| EXTRACT TO READ |

I’m currently trying to implement a softmax function in cuda in order to handle the last layer of my neural network. The softmax function is defined as following : https://en.wikipedia.org/wiki/Softmax_function
I need to deal with the output of my feed forward device function which gives me a matrix that contains all the values of each node of the neural network, for example :
[layer0[n0,n2,n3],layer1[n0,n1],layer2[n0,n1,n2]]
With no idea of where is the beginning index for layer2. To do this softmax, i first need to sum all the layer2’s nodes (exponentionalized), and then divide each of them by this value. I don’t know how to do this in a paralel way. Currently all my threads are doing a sequential sum in order to get this sum value, but it takes me sooooo long. Here is the code :

int outputSize = topology; //topology is a *int storing the NN topology (number of neurons for each layer) while size is the number of layers
int i = topology[0];
for(int tmp = 1; tmp < size-1; ++tmp)
i+=topology[tmp]; // Get the beginning of the last layer
int bound = i+outputSize; // Get the last item
while(i<bound){
sum+=dIn[i].exponential();
i++;
}

There is no coalesced memory access AND big global memory accesses … PLUS, there is no need to do this sum for each threads ? I’ve looked for some reductions, but i think that a reduction would only be better if my last layer is large enough. And in a classification task, the output layer isn’t that large. I know that the last thing to do is divide each node by this value, so this can be parralelized easily, but how to do this first sum efficiently, and where to store the value ?

If the last layer is small enough that a reduction or other optimized technique is not worthwhile, then I’m not sure why you’re asking this question or why you are attaching such importance to this one operation.

| EXTRACTED ENTRIES |
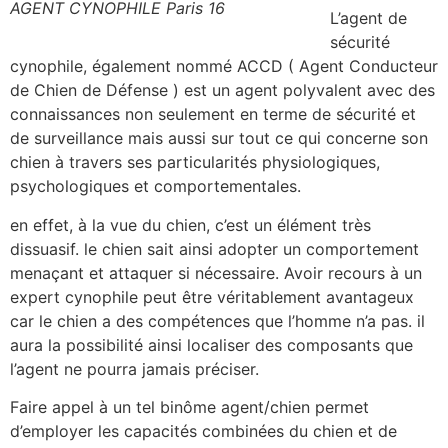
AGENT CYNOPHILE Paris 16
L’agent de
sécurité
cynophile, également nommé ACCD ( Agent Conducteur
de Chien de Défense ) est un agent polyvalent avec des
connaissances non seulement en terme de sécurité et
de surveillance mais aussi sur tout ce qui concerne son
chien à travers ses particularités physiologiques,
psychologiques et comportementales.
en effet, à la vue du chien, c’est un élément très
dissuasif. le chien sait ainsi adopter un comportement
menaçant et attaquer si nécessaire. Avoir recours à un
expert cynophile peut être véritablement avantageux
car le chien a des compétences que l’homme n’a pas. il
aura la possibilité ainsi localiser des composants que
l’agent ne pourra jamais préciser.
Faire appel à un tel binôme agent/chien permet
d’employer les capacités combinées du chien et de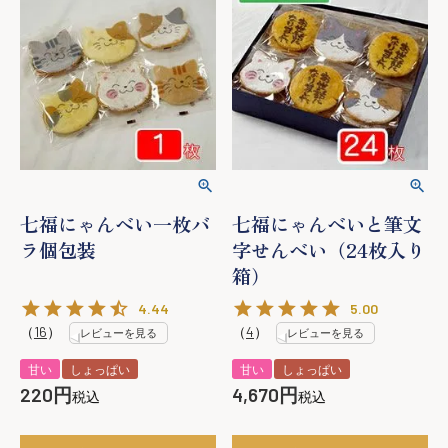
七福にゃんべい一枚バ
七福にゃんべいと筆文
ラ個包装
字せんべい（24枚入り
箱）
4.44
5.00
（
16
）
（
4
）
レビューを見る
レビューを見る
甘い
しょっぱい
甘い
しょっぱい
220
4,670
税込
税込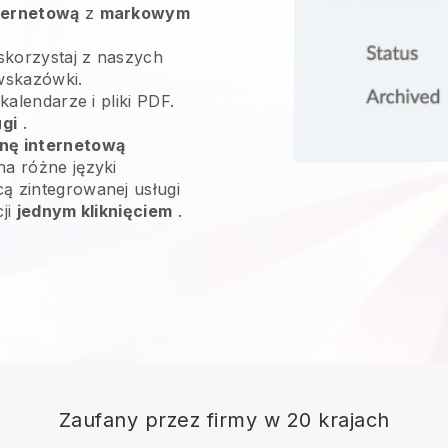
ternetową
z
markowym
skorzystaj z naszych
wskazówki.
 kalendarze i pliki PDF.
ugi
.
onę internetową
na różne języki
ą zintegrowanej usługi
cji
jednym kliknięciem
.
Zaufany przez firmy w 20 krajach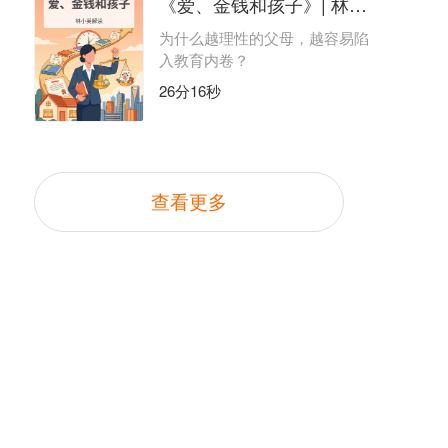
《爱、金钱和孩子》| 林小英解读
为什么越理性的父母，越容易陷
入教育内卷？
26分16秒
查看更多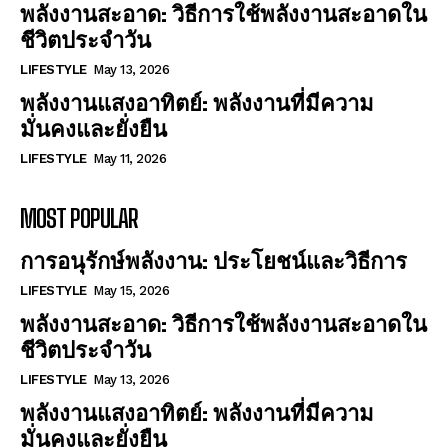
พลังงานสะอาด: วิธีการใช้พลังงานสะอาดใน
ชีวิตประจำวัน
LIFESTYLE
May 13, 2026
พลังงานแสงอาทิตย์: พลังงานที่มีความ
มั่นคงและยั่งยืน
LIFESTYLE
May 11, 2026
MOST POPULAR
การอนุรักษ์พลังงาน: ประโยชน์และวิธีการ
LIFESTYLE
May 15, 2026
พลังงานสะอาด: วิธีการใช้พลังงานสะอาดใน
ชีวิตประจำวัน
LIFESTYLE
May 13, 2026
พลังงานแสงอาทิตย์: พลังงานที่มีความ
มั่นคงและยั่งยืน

==

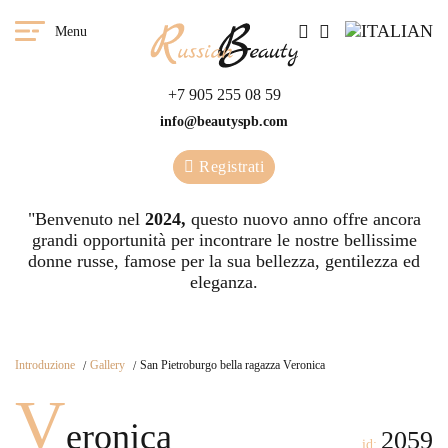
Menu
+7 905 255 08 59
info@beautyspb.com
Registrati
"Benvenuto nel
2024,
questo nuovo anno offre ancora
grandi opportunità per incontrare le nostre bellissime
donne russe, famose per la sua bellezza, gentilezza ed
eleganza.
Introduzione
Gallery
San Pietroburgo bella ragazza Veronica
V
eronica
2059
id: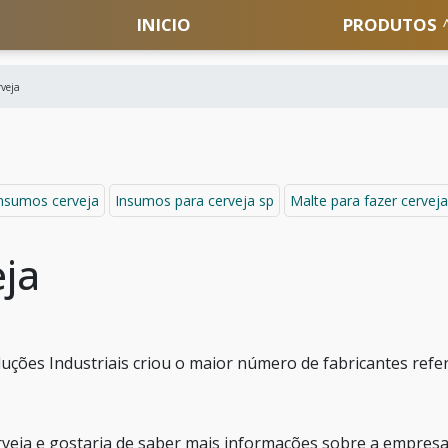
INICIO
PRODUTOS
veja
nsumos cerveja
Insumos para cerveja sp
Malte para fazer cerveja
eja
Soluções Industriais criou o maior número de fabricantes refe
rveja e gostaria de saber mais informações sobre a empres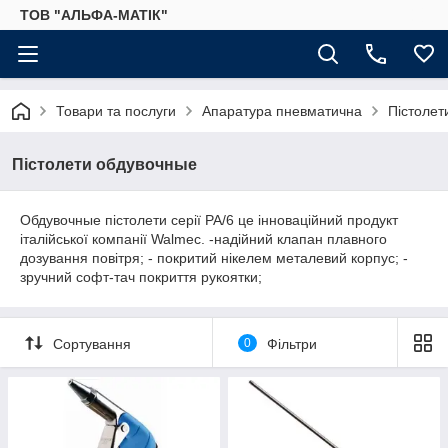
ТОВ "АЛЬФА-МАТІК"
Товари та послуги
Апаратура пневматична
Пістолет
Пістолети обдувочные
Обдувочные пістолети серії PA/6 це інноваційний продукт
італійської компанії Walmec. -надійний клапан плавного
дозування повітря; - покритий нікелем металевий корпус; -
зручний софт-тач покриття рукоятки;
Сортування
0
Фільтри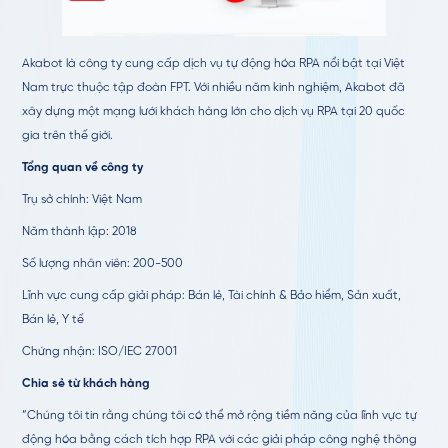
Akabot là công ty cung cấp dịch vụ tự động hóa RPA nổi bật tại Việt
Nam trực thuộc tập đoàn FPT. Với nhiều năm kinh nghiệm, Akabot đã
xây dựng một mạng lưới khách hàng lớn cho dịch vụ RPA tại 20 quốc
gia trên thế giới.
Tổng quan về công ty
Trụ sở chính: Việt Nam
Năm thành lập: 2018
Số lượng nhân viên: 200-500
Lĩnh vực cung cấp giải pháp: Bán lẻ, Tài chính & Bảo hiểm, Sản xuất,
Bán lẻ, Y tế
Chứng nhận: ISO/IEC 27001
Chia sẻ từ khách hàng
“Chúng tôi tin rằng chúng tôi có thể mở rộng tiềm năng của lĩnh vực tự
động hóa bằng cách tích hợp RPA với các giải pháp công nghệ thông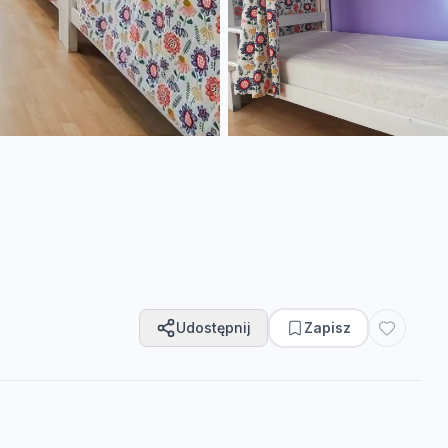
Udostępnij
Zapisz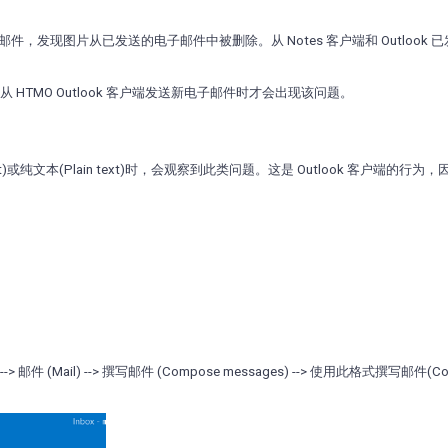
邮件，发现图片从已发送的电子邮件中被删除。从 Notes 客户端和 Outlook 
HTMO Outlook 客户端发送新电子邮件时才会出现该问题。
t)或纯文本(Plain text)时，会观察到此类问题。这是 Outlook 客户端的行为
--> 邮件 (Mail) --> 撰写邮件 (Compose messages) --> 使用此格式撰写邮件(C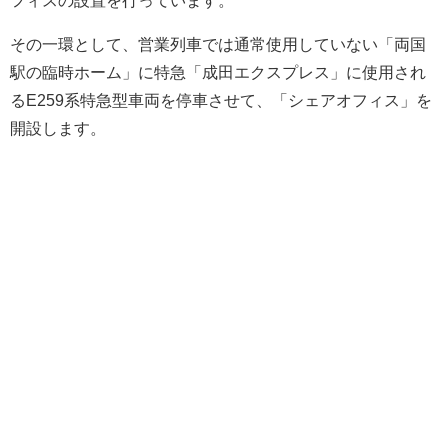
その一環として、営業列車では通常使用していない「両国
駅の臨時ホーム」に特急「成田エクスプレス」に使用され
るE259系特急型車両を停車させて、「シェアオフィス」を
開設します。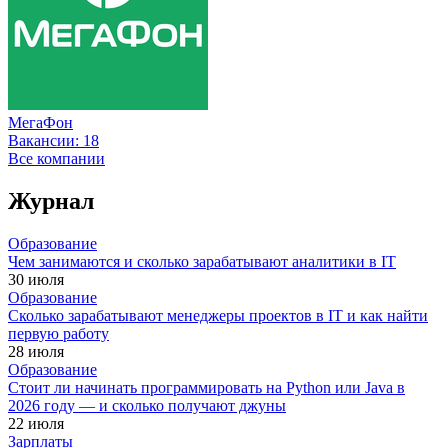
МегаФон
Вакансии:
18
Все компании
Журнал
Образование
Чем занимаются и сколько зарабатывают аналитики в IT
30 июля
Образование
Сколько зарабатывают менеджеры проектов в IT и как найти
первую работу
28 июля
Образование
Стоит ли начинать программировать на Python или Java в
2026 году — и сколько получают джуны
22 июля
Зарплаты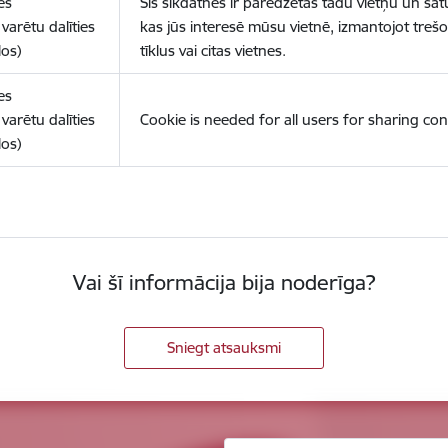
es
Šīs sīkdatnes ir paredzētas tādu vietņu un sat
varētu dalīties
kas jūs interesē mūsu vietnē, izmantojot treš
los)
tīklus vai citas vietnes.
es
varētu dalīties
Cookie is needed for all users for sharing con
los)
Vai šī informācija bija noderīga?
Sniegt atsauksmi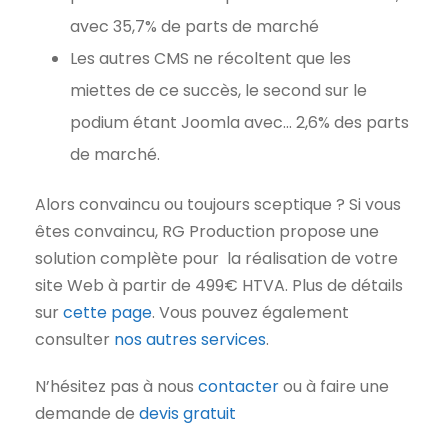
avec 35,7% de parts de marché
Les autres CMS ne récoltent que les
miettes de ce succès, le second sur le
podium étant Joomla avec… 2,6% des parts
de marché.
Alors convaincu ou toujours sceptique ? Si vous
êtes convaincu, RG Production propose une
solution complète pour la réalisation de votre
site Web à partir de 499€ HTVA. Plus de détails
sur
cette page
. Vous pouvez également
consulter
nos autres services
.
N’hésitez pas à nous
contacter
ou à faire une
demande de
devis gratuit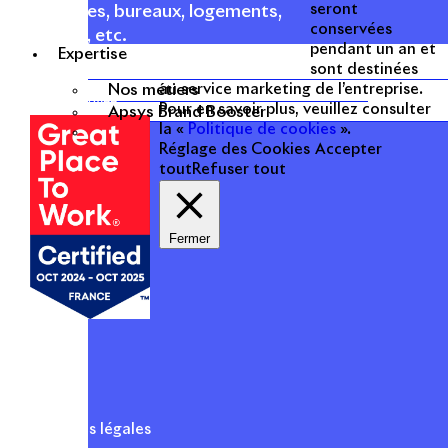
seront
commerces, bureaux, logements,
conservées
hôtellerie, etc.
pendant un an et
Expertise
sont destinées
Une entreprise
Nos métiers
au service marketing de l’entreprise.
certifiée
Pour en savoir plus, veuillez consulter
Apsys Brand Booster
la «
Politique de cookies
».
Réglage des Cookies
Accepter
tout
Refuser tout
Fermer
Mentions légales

| REQUIRED ACTIONS |
1. In the CUDA softmax thread, how are all of the poster's threads currently getting the sum value?
2. Reproduce the stretch of the CUDA softmax thread from "int outputSize = topology;" through "the value ?".
The material after the CUDA softmax thread is separate from it.

| ANSWERS FOR EACH ITEM |
1. Each of them computes it with a sequential sum.

2.
int outputSize = topology; //topology is a *int storing the NN topology (number of neurons for each layer) while size is the number of layers
int i = topology[0];
for(int tmp = 1; tmp < size-1; ++tmp)
i+=topology[tmp]; // Get the beginning of the last layer
int bound = i+outputSize; // Get the last item
while(i<bound){
sum+=dIn[i].exponential();
i++;
}

There is no coalesced memory access AND big global memory accesses … PLUS, there is no need to do this sum for each threads ? I’ve looked for some reductions, but i think that a reduction would only be better if my last layer is large enough. And in a classification task, the output layer isn’t that large. I know that the last thing to do is divide each node by this value, so this can be parralelized easily, but how to do this first sum efficiently, and where to store the value ?